Supplied passage:

↓

Performance Optimization

Precision Considerations

// Integer precision (fastest, most precise)
var intPaths = new Paths64();
var intResult = Clipper.Union(intPaths, FillRule.NonZero);

// Floating-point precision (convenient but slower)
var floatPaths = new PathsD(); 
var floatResult = Clipper.Union(floatPaths, FillRule.NonZero, precision: 2);

// Convert between precisions
Paths64 toInt = Clipper.ScalePaths64(floatPaths, 100.0);    // Scale up to preserve precision
PathsD toFloat = Clipper.ScalePathsD(intPaths, 0.01);       // Scale down to floating-point

Batch Operations

// Reuse clipper instances for better performance
var clipper = new Clipper64();

foreach (var batch in largeBatches)
{
    clipper.Clear();
    clipper.AddSubject(batch.subjects);
    clipper.AddClip(batch.clips);
    
    var results = new Paths64();
    clipper.Execute(ClipType.Union, FillRule.NonZero, results);
    
    ProcessResults(results);
}

Memory Management

// Efficient large-scale processing
public static void ProcessLargeDataset(IEnumerable<Paths64> datasets)
{
    const int batchSize = 100;
    var clipper = new Clipper64();
    
    var batch = new List<Paths64>(batchSize);
    
    foreach (var dataset in datasets)
    {
        batch.Add(dataset);
        
        if (batch.Count >= batchSize)
        {
            ProcessBatch(clipper, batch);
            batch.Clear();
            
            // Optional: Force garbage collection for very large datasets
            if (batch.Count % (batchSize * 10) == 0)
            {
                GC.Collect();
                GC.WaitForPendingFinalizers();
            }
        }
    }
    
    if (batch.Count > 0)
    {
        ProcessBatch(clipper, batch);
    }
}

private static void ProcessBatch(Clipper64 clipper, List<Paths64> batch)
{
    clipper.Clear();
    
    foreach (var paths in batch)
    {
        clipper.AddSubject(paths);
    }
    
    var results = new Paths64();
    clipper.Execute(ClipType.Union, FillRule.NonZero, results);
    
    // Process results...
}

Common Usage Patterns

CAD Boolean Operations

public static Paths64 PerformCADBoolean(Paths64 layerA, Paths64 layerB, string operation)
{
    return operation.ToUpper() switch
    {
        "AND" => Clipper.Intersect(layerA, layerB, FillRule.NonZero),
        "OR" => Clipper.Union(layerA, layerB, FillRule.NonZero),
        "NOT" => Clipper.Difference(layerA, layerB, FillRule.NonZero),
        "XOR" => Clipper.Xor(layerA, layerB, FillRule.NonZero),
        _ => throw new ArgumentException($"Unknown operation: {operation}")
    };
}

Polygon Offsetting for Tolerances

public static Paths64 ApplyManufacturingTolerances(Paths64 originalPaths, double tolerance)

↑

Data section:
↓

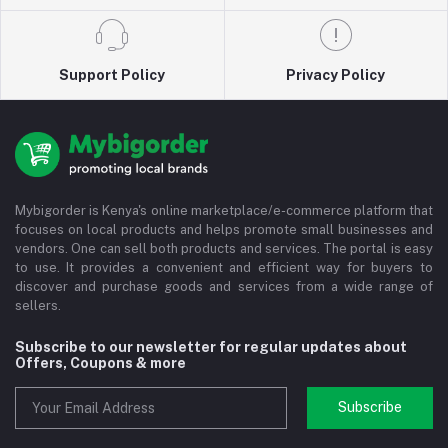
Support Policy
Privacy Policy
Mybigorder is Kenya's online marketplace/e-commerce platform that
focuses on local products and helps promote small businesses and
vendors. One can sell both products and services. The portal is easy
to use. It provides a convenient and efficient way for buyers to
discover and purchase goods and services from a wide range of
sellers.
Subscribe to our newsletter for regular updates about
Offers, Coupons & more
Subscribe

↑

Tasks to perform:
1. According to the Clipper performance excerpt, which kind of precision is the fastest and most precise?
2. Summarize the Clipper performance excerpt in two sentences.
3. Carry on writing the Clipper performance excerpt from the point where it stops.
The lines play no part in this exercise.

Responses to the tasks:
1. Integer precision, as used with Paths64.

2. The excerpt contrasts integer paths (Paths64), which it calls the fastest and most precise, with floating-point paths (PathsD), which it calls convenient but slower, and it shows how to scale paths from one to the other. It also recommends reusing Clipper64 instances and processing large datasets in batches, and it presents common usage patterns such as a CAD Boolean method that maps AND, OR, NOT and XOR to intersection, union, difference and XOR.

3.
{
    // Apply both positive and negative tolerance to find min/max boundaries
    var expanded = Clipper.InflatePaths(originalPaths, tolerance, JoinType.Round, EndType.Polygon);
    var contracted = Clipper.InflatePaths(originalPaths, -tolerance, JoinType.Round, EndType.Polygon);
    
    // Return envelope that contains both
    return Clipper.Union(expanded, contracted, FillRule.NonZero);
}

Complex Shape Decomposition

public static List<Path64> DecomposeComplexPolygon(Path64 complexPolygon)
{
    var paths = new Paths64 { complexPolygon };
    
    // Simplify to remove self-intersections
    var simplified = Clipper.SimplifyPaths(paths, FillRule.NonZero, strictlySimple: true);
    
    // Use polytree to handle holes properly
    var clipper = new Clipper64();
    clipper.AddSubject(simplified);
    
    var polytree = new PolyTree64();
    clipper.Execute(ClipType.Union, FillRule.NonZero, polytree);
    
    var result = new List<Path64>();
    ExtractPolygonsFromTree(polytree, result);
    
    return result;
}

private static void ExtractPolygonsFromTree(PolyPath64 polypath, List<Path64> result)
{
    foreach (var child in polypath.Childs)
    {
        if (!child.IsHole && child.Polygon.Count > 0)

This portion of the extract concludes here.